Accepted for/Published in: JMIR Medical Informatics
Date Submitted: Mar 25, 2025
Date Accepted: May 17, 2025
An Intelligent Prediction Platform for Sepsis Risk Based on Real-Time Dynamic Temporal Features: Design Study
ABSTRACT
Background:
Given the critical role of real-time prediction models in the clinical diagnosis and management of sepsis, and the limitations of existing machine learning (ML)-based sepsis prediction models—such as poor real-time performance and insufficient interpretability—this study aims to develop a real-time sepsis prediction model that integrates high timeliness and clinical interpretability.
Objective:
The model is designed to dynamically predict the risk of sepsis in ICU patients and establish a practical, tailored sepsis prediction platform.
Methods:
Within a retrospective analysis framework, the model comprises a real-time prediction module and an interpretability module.

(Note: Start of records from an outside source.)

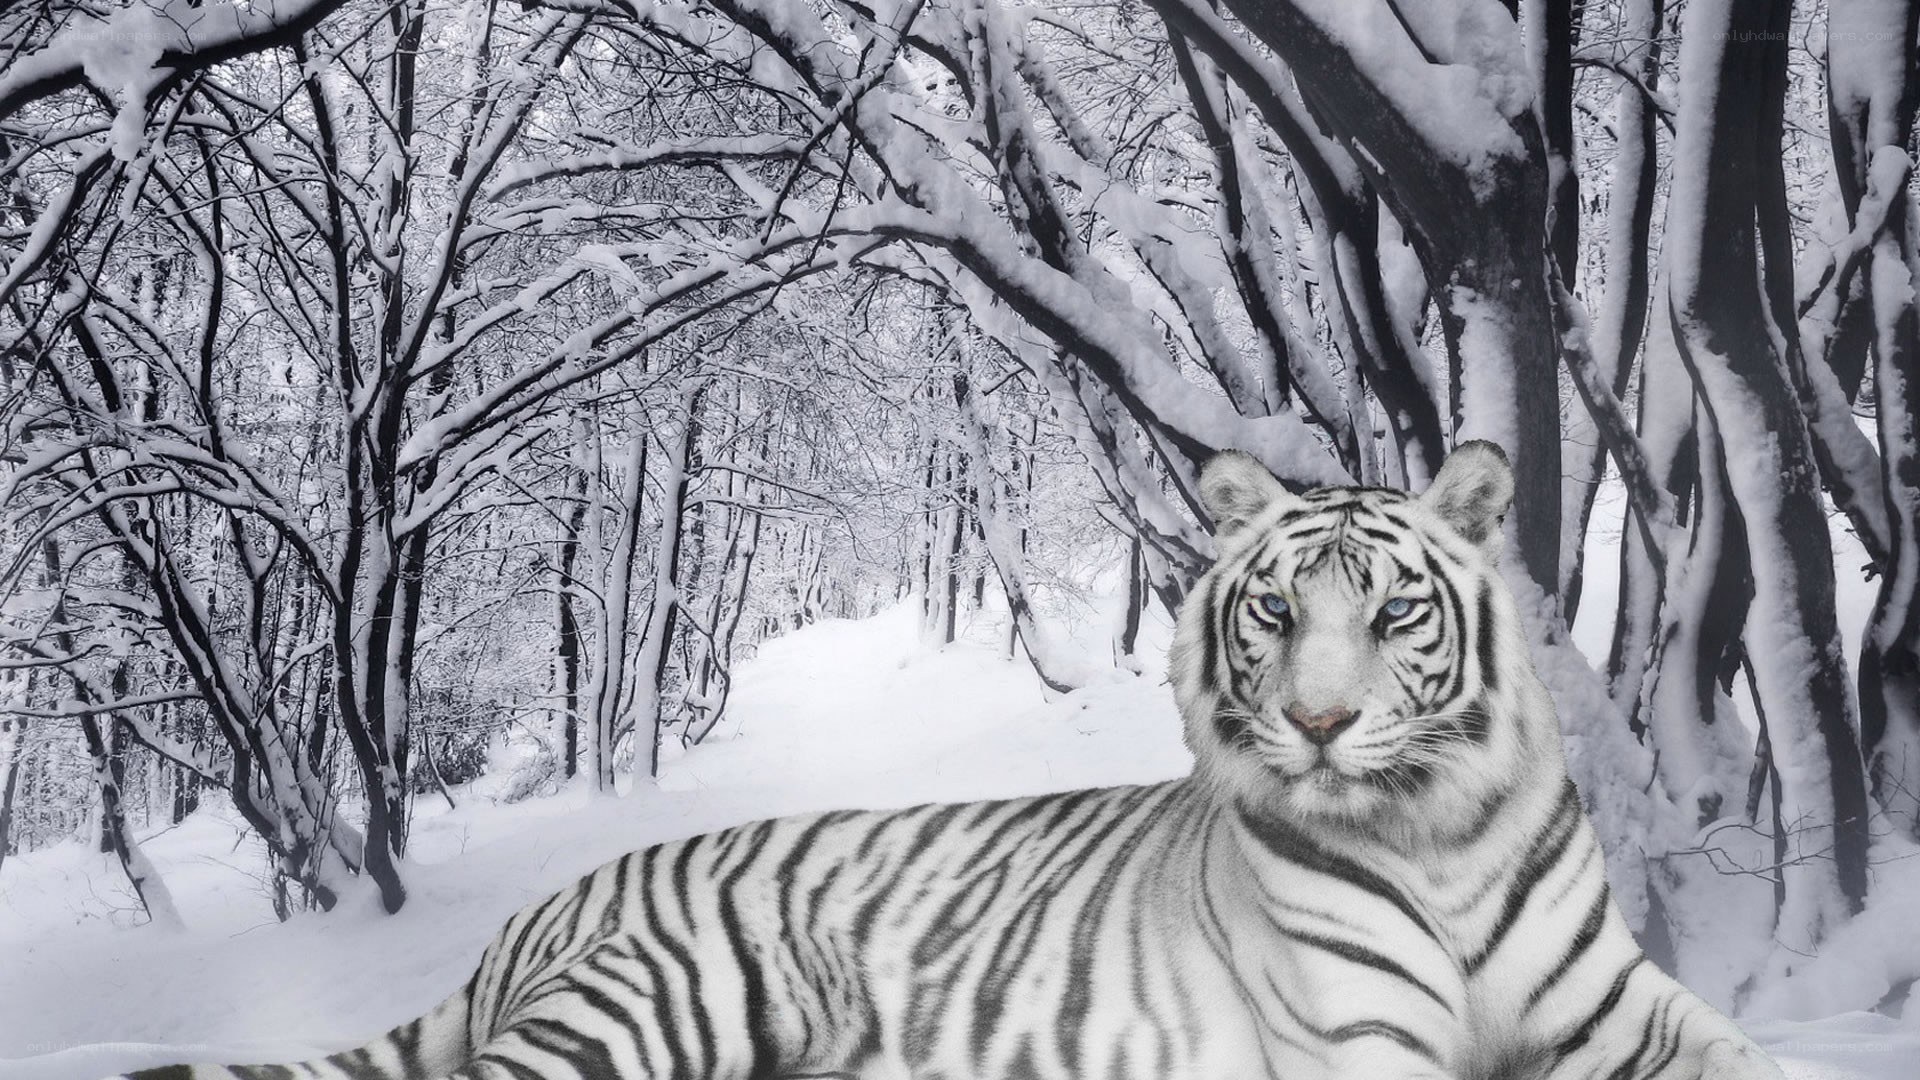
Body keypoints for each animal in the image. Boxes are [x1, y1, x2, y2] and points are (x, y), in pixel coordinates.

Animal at [124, 441, 1785, 1080]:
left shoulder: (1615, 1010)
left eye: (1391, 613)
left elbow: (1763, 1059)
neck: (1435, 833)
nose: (1318, 725)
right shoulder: (1365, 1048)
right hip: (655, 1006)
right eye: (1273, 612)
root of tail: (535, 917)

The real-time prediction module leverages 3-hour dynamic temporal features derived from eight non-invasive, real-time physiological indicators: heart rate (HR), respiratory rate (RR), blood oxygen saturation (SpO2), mean arterial pressure (MAP), systolic blood pressure (SBP), diastolic blood pressure (DBP), body temperature (Temp), and blood glucose (BG). Three linear parameters (mean, standard deviation, and endpoint value) were calculated to construct the prediction model using multiple ML algorithms. The interpretability module employs the Tree-based Shapley Additive Explanations (TreeSHAP) method to enhance model transparency through both individual prediction and global explanations. Finally, a web-based platform was developed to integrate prediction and interpretability functions.
Results:
The sepsis prediction model demonstrated robust performance in the test cohort (224 patients), achieving an Accuracy of 0.70 (95% CI: 0.68–0.71), Precision of 0.69 (95% CI: 0.68–0.71), F1-score of 0.69 (95% CI: 0.67–0.70), and Area under the ROC curve (AUROC) of 0.76 (95% CI: 0.74–0.77). The six most influential features for sepsis risk were temperature fluctuation coefficient (var-TEM), MAP fluctuation coefficient (var-MP), mean heart rate (mean-HR), mean respiratory rate (mean-RR), SpO2 fluctuation coefficient (var-SPO2), and SBP fluctuation coefficient (var-SBP). The TreeSHAP method effectively visualized feature contributions, enabling clinicians to interpret the model’s prediction logic and identify anomalies. The web-based platform (https://sepsis-vision-explanation.streamlit.app/) significantly enhanced clinical utility by providing real-time risk assessment, statistical summaries, trend analysis, and actionable insights.
Conclusions:
This platform provides real-time dynamic warnings for sepsis risk in critically ill ICU patients, supporting timely clinical decision-making.